The average punter is not clued up on statistics, trade deficits and sovereign debt. He or she wants to know if his or her living standards will improve or decline over the next four years. Romney, trained as a salesman, has a great advantage. Obama has run nothing more impressive than a lemonade stall.
Will Obama do better on foreign policy? There is a land mine waiting for him: the murder of the US ambassador, Christopher Stevens, in the US consulate in Benghazi, Libya. The White House handled the whole affair very badly. They kept on saying it was an impromptu attack provoked by an anti-Islamic video. It was also not anti-American. Instead it was a well-planned attack by an Islamist group, possibly linked to Al Qaeda. Even more damaging, the consulate had requested more security before the attack and had been turned down. Obama’s advisers need to come up with a damage limitation narrative on this disastrous event. Romney will home in on it and claim that the President does not look after American assets and personnel abroad.

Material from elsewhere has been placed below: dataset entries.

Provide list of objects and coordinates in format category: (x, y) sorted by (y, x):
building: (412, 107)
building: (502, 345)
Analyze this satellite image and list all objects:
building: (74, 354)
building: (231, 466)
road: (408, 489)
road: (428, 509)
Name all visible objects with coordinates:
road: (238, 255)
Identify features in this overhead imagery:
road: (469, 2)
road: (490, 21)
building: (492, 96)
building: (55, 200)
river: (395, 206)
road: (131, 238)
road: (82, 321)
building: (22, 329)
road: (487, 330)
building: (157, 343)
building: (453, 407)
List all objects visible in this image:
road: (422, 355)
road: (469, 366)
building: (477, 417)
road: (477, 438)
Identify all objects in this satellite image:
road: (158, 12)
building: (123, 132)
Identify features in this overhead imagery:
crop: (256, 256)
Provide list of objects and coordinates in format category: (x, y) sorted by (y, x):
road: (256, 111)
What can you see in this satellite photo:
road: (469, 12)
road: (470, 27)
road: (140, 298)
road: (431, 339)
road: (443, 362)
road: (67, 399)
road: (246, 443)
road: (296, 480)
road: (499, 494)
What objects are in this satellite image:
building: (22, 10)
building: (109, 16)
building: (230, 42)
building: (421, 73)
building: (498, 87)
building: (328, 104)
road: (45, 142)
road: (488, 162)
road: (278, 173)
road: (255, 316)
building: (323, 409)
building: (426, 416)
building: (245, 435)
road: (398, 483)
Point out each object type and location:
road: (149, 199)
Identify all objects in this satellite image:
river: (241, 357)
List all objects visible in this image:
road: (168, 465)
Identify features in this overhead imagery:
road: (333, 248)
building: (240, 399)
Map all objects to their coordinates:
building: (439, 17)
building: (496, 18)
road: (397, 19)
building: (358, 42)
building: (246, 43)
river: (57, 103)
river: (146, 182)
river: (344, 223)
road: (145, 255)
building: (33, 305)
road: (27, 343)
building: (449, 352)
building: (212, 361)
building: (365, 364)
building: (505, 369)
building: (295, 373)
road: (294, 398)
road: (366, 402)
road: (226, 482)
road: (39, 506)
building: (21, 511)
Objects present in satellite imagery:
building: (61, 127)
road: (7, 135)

The third debate will be in Florida and will concentrate on foreign policy. How many voters will watch the three debates and vote for the winner? Some analysts claim that 80 per cent of Americans have already decided whom to vote for. If this is true, Romney is talking to the undecided. Presumably a lot of those who have decided already will not bother to watch the debates. It was striking that 25 per cent of those polled thought that Obama won the first round. Solid Democrats.
Romney was way behind before the debate. If it is concluded that winning the debates wins him the White House, this will change politics. The debates are the only time the media cannot distort the policies of the candidates. So a future President must be a brilliant debater and have well honed economic knowledge. Bill Clinton’s quip ‘It’s the economy stupid’ will have been proved correct.